Gifts? He had pretty much everything. Size, strength, formidable fetching ability, the heft to avoid being displaced under the dropping ball (ask Kieran Bergin), a turn of foot, a sublime first touch and an exocet shot off either side. Brian Hogan, Jackie Tyrrell and Aidan Fogarty all tweeted yesterday to hymn him as “the most naturally talented forward” they’d hurled with. How he was such a poor penalty taker remains inexplicable.
Power had something else on top of it all, though. Most inordinately gifted hurlers are functional in the extreme. It is the bedrock of their game: the ability to enact the skills in a flash and move on to the next task. There are no extra marks for style and one doesn’t pay a surcharge for the sight of them in action. But Power had a satin smoothness about him,a kind of electric honey. He did things quickly but he never hurried.
The only thing he lacked was generalship, and that was fair enough. For the creator, to have made him a leader of men on top of everything else would have been just playing games.

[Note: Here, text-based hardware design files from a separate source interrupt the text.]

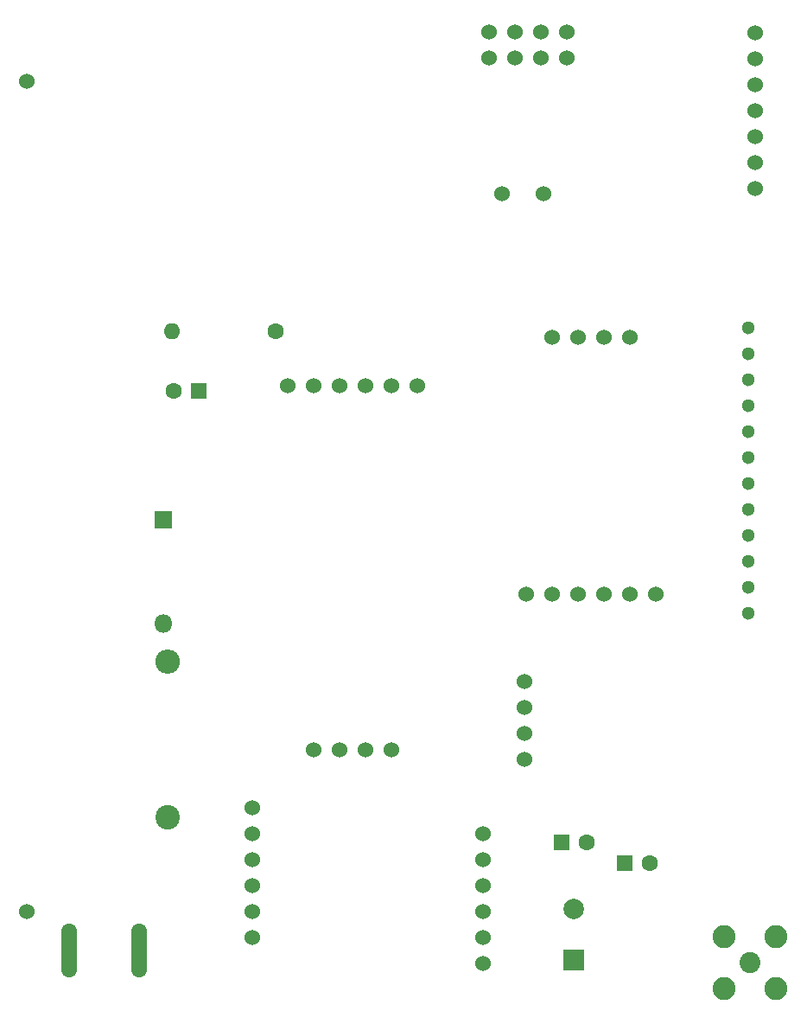
<source format=gbr>
%TF.GenerationSoftware,KiCad,Pcbnew,(6.0.9)*%
%TF.CreationDate,2023-05-03T02:02:48+02:00*%
%TF.ProjectId,esp-merged_v2,6573702d-6d65-4726-9765-645f76322e6b,rev?*%
%TF.SameCoordinates,Original*%
%TF.FileFunction,Soldermask,Bot*%
%TF.FilePolarity,Negative*%
%FSLAX46Y46*%
G04 Gerber Fmt 4.6, Leading zero omitted, Abs format (unit mm)*
G04 Created by KiCad (PCBNEW (6.0.9)) date 2023-05-03 02:02:48*
%MOMM*%
%LPD*%
G01*
G04 APERTURE LIST*
%ADD10C,1.524000*%
%ADD11R,1.800000X1.800000*%
%ADD12O,1.800000X1.800000*%
%ADD13C,2.400000*%
%ADD14O,2.400000X2.400000*%
%ADD15C,1.600000*%
%ADD16O,1.600000X1.600000*%
%ADD17R,1.600000X1.600000*%
%ADD18C,2.050000*%
%ADD19C,2.250000*%
%ADD20O,1.524000X5.332000*%
%ADD21R,2.000000X2.000000*%
%ADD22C,2.000000*%
%ADD23C,1.300000*%
G04 APERTURE END LIST*
D10*
%TO.C,BT1*%
X170535000Y-121754000D03*
X170535000Y-40474000D03*
%TD*%
%TO.C,U2*%
X215235000Y-114085000D03*
X215235000Y-116625000D03*
X215235000Y-119165000D03*
X215235000Y-121705000D03*
X215235000Y-124245000D03*
X215235000Y-126785000D03*
X192575000Y-124245000D03*
X192575000Y-121705000D03*
X192575000Y-119165000D03*
X192575000Y-116625000D03*
X192575000Y-114085000D03*
X192575000Y-111545000D03*
%TD*%
D11*
%TO.C,D1*%
X183900000Y-83420000D03*
D12*
X183900000Y-93580000D03*
%TD*%
D10*
%TO.C,J2*%
X241915000Y-50955000D03*
X241915000Y-48415000D03*
X241915000Y-45875000D03*
X241915000Y-43335000D03*
X241915000Y-40795000D03*
X241915000Y-38255000D03*
X241915000Y-35715000D03*
%TD*%
D13*
%TO.C,F1*%
X184300000Y-112520000D03*
D14*
X184300000Y-97280000D03*
%TD*%
D15*
%TO.C,R1*%
X194880000Y-64900000D03*
D16*
X184720000Y-64900000D03*
%TD*%
D17*
%TO.C,C3*%
X229094888Y-117000000D03*
D15*
X231594888Y-117000000D03*
%TD*%
D18*
%TO.C,AE1*%
X241400000Y-126700000D03*
D19*
X238860000Y-124160000D03*
X243940000Y-129240000D03*
X238860000Y-129240000D03*
X243940000Y-124160000D03*
%TD*%
D17*
%TO.C,C4*%
X222894888Y-114967677D03*
D15*
X225394888Y-114967677D03*
%TD*%
D20*
%TO.C,SW1*%
X174639000Y-125568000D03*
X181497000Y-125568000D03*
%TD*%
D21*
%TO.C,C2*%
X224100000Y-126467677D03*
D22*
X224100000Y-121467677D03*
%TD*%
D23*
%TO.C,J3*%
X241245000Y-92495000D03*
X241245000Y-89955000D03*
X241245000Y-87415000D03*
X241245000Y-84875000D03*
X241245000Y-82335000D03*
X241245000Y-79795000D03*
X241245000Y-77255000D03*
X241245000Y-74715000D03*
X241245000Y-72175000D03*
X241245000Y-69635000D03*
X241245000Y-67095000D03*
X241245000Y-64555000D03*
%TD*%
D10*
%TO.C,S1*%
X219245000Y-106815000D03*
X219245000Y-104275000D03*
X219245000Y-101735000D03*
X219245000Y-99195000D03*
%TD*%
%TO.C,M1*%
X219445000Y-90705000D03*
X221985000Y-90705000D03*
X224525000Y-90705000D03*
X227065000Y-90705000D03*
X229605000Y-90705000D03*
X232145000Y-90705000D03*
X221985000Y-65495000D03*
X224525000Y-65495000D03*
X227065000Y-65495000D03*
X229605000Y-65495000D03*
%TD*%
%TO.C,SW2*%
X221125000Y-51448000D03*
X217061000Y-51448000D03*
%TD*%
%TO.C,U3*%
X196105000Y-70290000D03*
X206265000Y-70290000D03*
X203725000Y-105900000D03*
X198645000Y-70290000D03*
X208805000Y-70290000D03*
X206265000Y-105900000D03*
X203725000Y-70290000D03*
X201185000Y-105900000D03*
X201185000Y-70290000D03*
X198645000Y-105900000D03*
%TD*%
D17*
%TO.C,C1*%
X187405112Y-70800000D03*
D15*
X184905112Y-70800000D03*
%TD*%
D10*
%TO.C,J1*%
X215785000Y-38151000D03*
X218325000Y-38151000D03*
X220865000Y-38151000D03*
X223405000Y-38151000D03*
X215785000Y-35611000D03*
X218325000Y-35611000D03*
X220865000Y-35611000D03*
X223405000Y-35611000D03*
%TD*%
M02*

</source>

At the risk of coming over all existential, it’s hardly too much to suggest Power’s very panoply of talents mitigated against his leadership skills. He wasn’t one of those players required to analyse their game endlessly or labour even more conscientiously in order to atone for a skills deficit.
Power was so good he didn’t need to make a song and dance about it. Years went by without him seizing a big game by the throat. It was vaguely irritating but it wasn’t fatal; leadership qualities weren’t needed on his part as long as Shefflin was there to lead the regiment out of the trenches and over the top.

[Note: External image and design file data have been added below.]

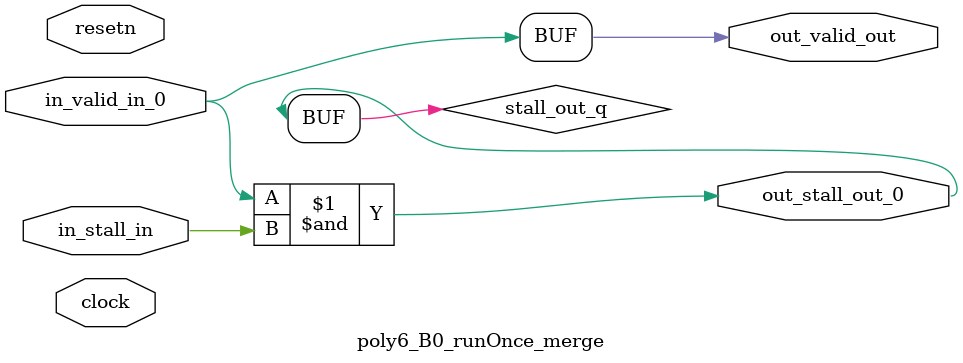
<source format=sv>



(* altera_attribute = "-name AUTO_SHIFT_REGISTER_RECOGNITION OFF; -name MESSAGE_DISABLE 10036; -name MESSAGE_DISABLE 10037; -name MESSAGE_DISABLE 14130; -name MESSAGE_DISABLE 14320; -name MESSAGE_DISABLE 15400; -name MESSAGE_DISABLE 14130; -name MESSAGE_DISABLE 10036; -name MESSAGE_DISABLE 12020; -name MESSAGE_DISABLE 12030; -name MESSAGE_DISABLE 12010; -name MESSAGE_DISABLE 12110; -name MESSAGE_DISABLE 14320; -name MESSAGE_DISABLE 13410; -name MESSAGE_DISABLE 113007; -name MESSAGE_DISABLE 10958" *)
module poly6_B0_runOnce_merge (
    input wire [0:0] in_stall_in,
    input wire [0:0] in_valid_in_0,
    output wire [0:0] out_stall_out_0,
    output wire [0:0] out_valid_out,
    input wire clock,
    input wire resetn
    );

    wire [0:0] stall_out_q;


    // stall_out(LOGICAL,6)
    assign stall_out_q = in_valid_in_0 & in_stall_in;

    // out_stall_out_0(GPOUT,4)
    assign out_stall_out_0 = stall_out_q;

    // out_valid_out(GPOUT,5)
    assign out_valid_out = in_valid_in_0;

endmodule

</source>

(Odd, incidentally, how the qualities of the father are not always visited upon the son. Richie senior was one of the most diligent hurlers ever to pull on the stripes, the ultimate 110% man. Richie senior’s name would have been on Cody’s team sheet before Richie junior most days.)
Upon which the supreme moment arrived in 2014 and Shefflin wasn’t there any more. Fortunately for Kilkenny, Power was.
The first of his three goals against Tipp was probably the best of the lot. It was unquestionably the one that has — wrongly — received the least credit: an astonishingly feathery touch, with the bas of his hurley angled, to dink TJ Reid’s layoff over the outrushing Darren Gleeson and the agility to meet it on the other side. It looked simple; it was anything but. No other Kilkenny player since DJ Carey could have managed it.
His other goal that afternoon was flashier. A swift pick-up on the run; an attempt at an early shot initiated but aborted; the sliotar back on the stick for another few metres. Then and only then was the trigger pulled and the ball despatched across Gleeson and into the far top corner.
Finally came the goal that handed the winners the initiative in the replay. There was a case for saying he fouled Kieran Bergin as Michael Fennelly’s line ball dropped 20 metres out at the Railway end, but Brian Gavin decided there was a pair of them in it and Power won the physical battle before retrieving his hurley from Bergin’s grasp, catching, fashioning space for himself and unleashing a low shot that took the requisite, goalkeeper-killing bounce on its way to the corner of the net.
Bogart and Bergman always had Paris. Power will always have 2014.
He can take considerable pride, moreover, from how well he lasted the course in that most unforgiving of testing grounds, Nowlan Park, despite the injuries.
There was grittiness to back up the glitz.
It took him years but eventually he got around to fulfilling that absurd potential of his. More so than the eight All Ireland medals, that’s Power’s epitaph.